Она разочарованно повела носом.

— А демоницы красивые?

— Кхм… Ну, как тебе сказать… Я не особенно-то их видел. Одну только. Бывшую правительницу одного из районов Аскеналя.

— О-о… Правительницу! Вроде Аштии Солор?

— Думаю, Аштия получается рангом повыше.

— А та демоница была красивая?

— Хм… Знаешь, среди демониц нет красивых. Они… зовущие. Вызывающие. Красивыми могут быть только женщины. Вот ты красивая.

Казалось, этот ответ совершенно успокоил Моресну. Аканш прав — женщины очень уж странные существа. Необъясним и таинствен ход их мыслей. Жена больше ни о чём меня не спрашивала.

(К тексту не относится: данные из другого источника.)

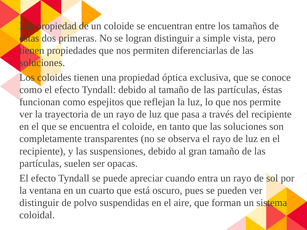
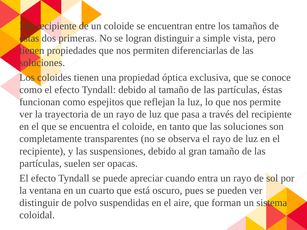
Las propiedad: propiedad -> recipiente
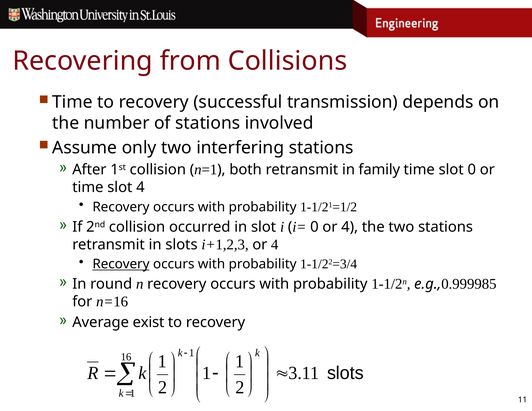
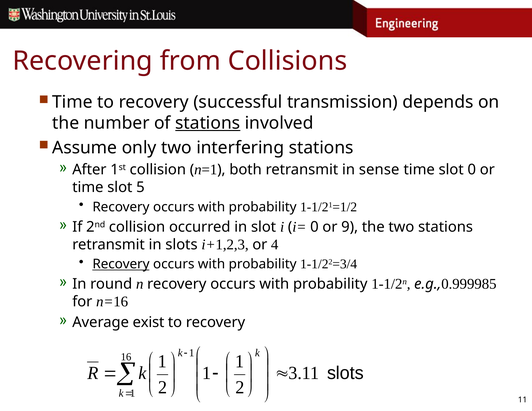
stations at (208, 123) underline: none -> present
family: family -> sense
slot 4: 4 -> 5
0 or 4: 4 -> 9
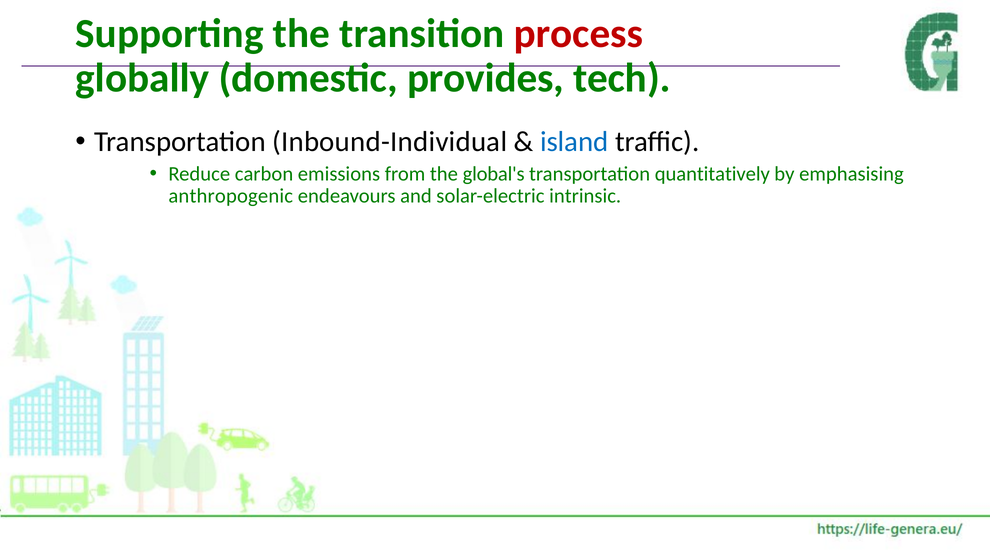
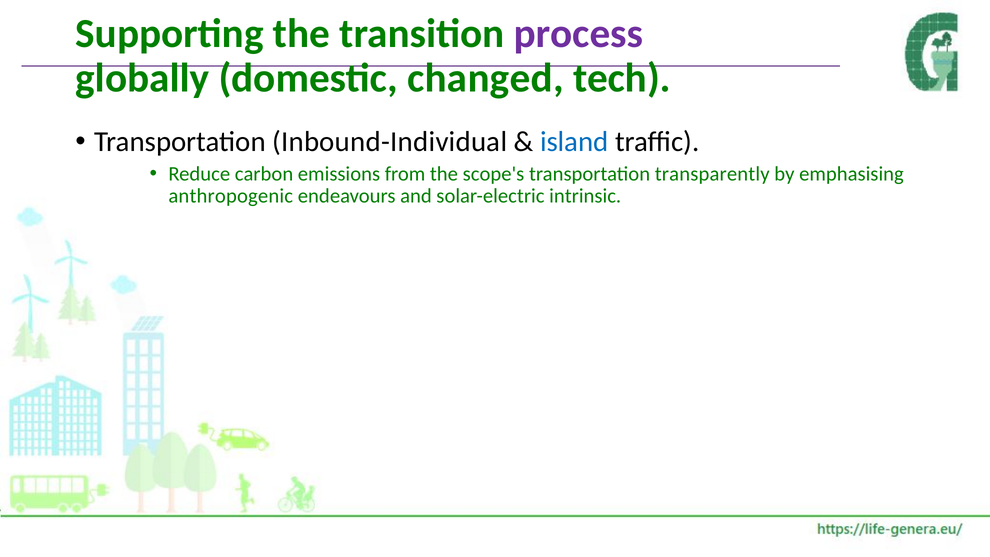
process colour: red -> purple
provides: provides -> changed
global's: global's -> scope's
quantitatively: quantitatively -> transparently
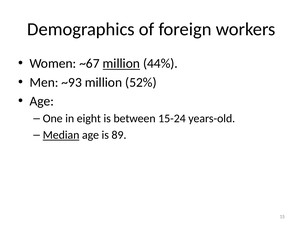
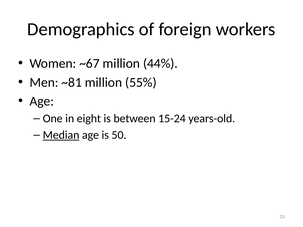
million at (121, 64) underline: present -> none
~93: ~93 -> ~81
52%: 52% -> 55%
89: 89 -> 50
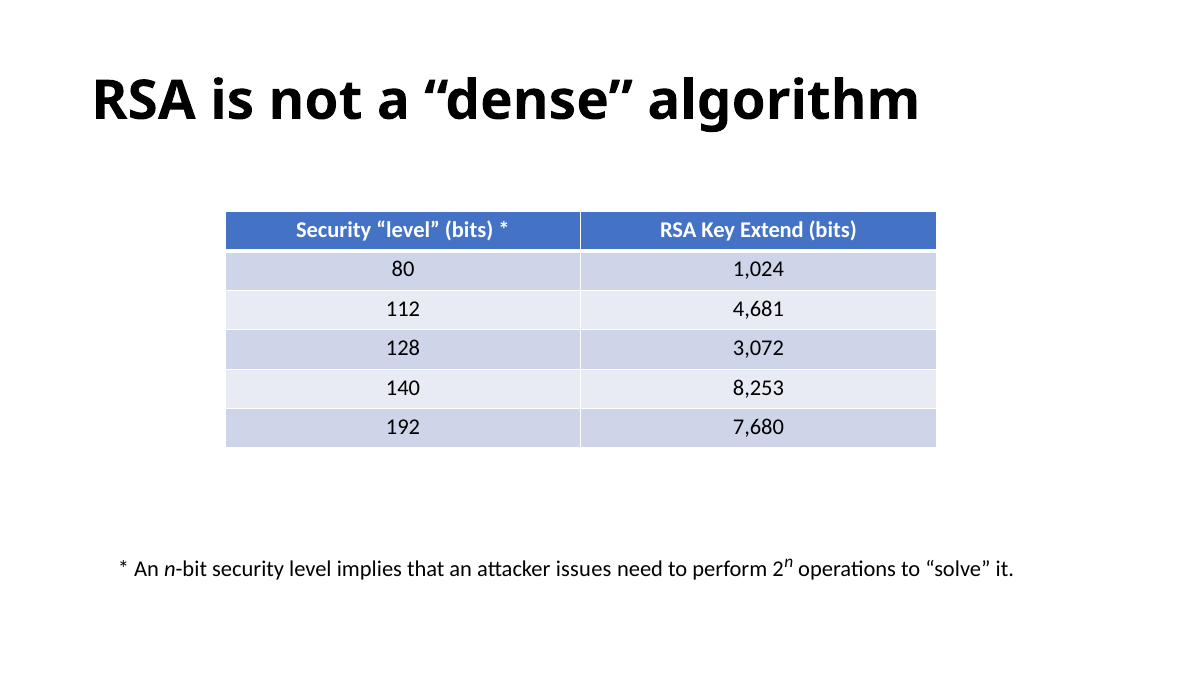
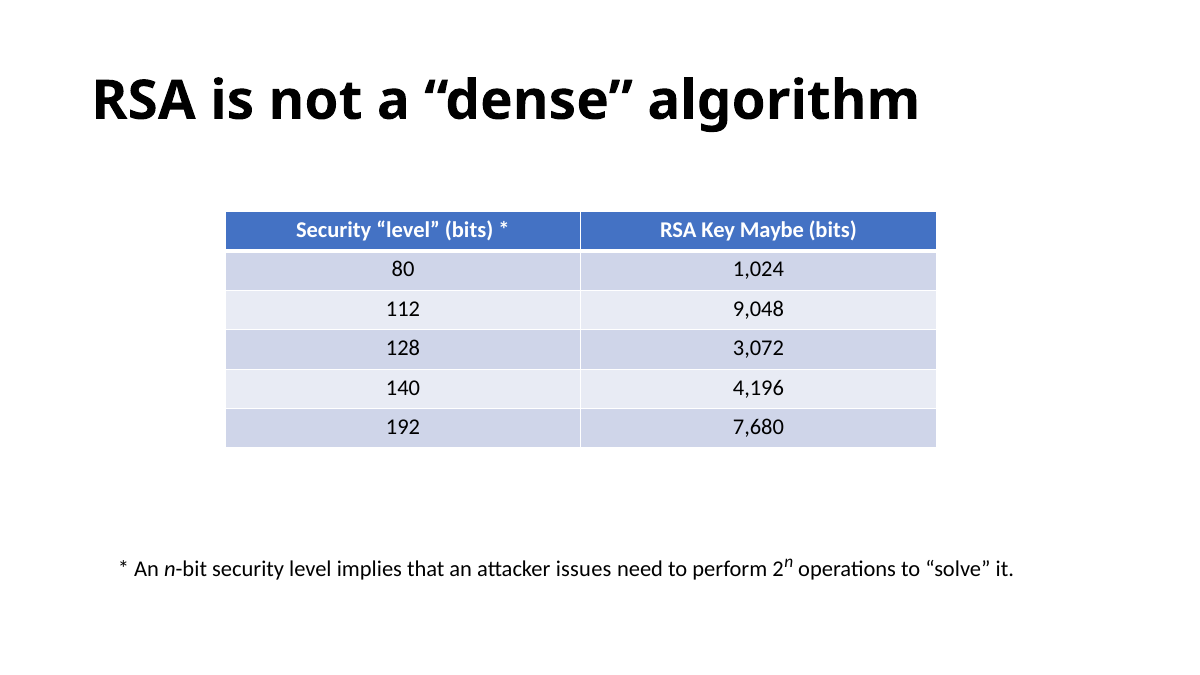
Extend: Extend -> Maybe
4,681: 4,681 -> 9,048
8,253: 8,253 -> 4,196
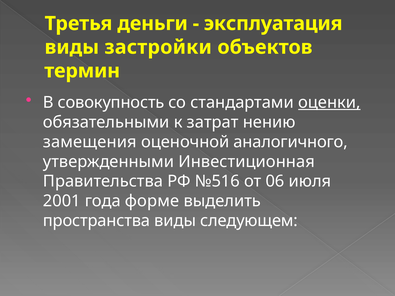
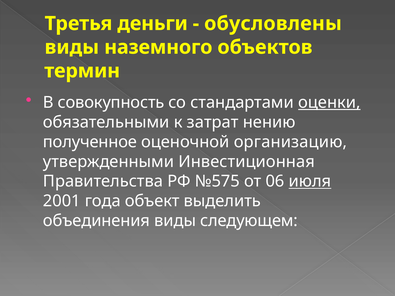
эксплуатация: эксплуатация -> обусловлены
застройки: застройки -> наземного
замещения: замещения -> полученное
аналогичного: аналогичного -> организацию
№516: №516 -> №575
июля underline: none -> present
форме: форме -> объект
пространства: пространства -> объединения
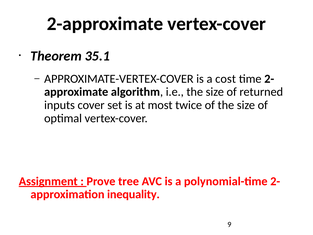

Дом, обустроенный ею, поразил меня. Да, это не домишко, с которого я начинал. Пусть особняк мне не принадлежит, но я при нынешних доходах могу спокойно позволить себе снимать такой, и это уже кое-что значит. Здесь было по-настоящему уютно и удобно жить. Местные коммуникации подразумевали водопровод, канализацию, даже подобие центрального отопления — это уже было мне известно по жилищу купца Прахима Айми. Имелось и освещение на магическом принципе, такое же простое в обиходном использовании, как и электрический свет.

В своём новом доме я пользовался большинством благ, предлагаемых здешней цивилизацией. Конечно, большую их часть скорее могла оценить моя жена… Но и мне перепадало. Хорошо умеют жить местные богачи! Они умеют жить в любом мире. Везде и всюду богатым хорошо, ведь понятие комфорта не объективно, а сравнительно. Если ты живёшь хоть чуть лучше, чем окружающие, — ты уже счастлив.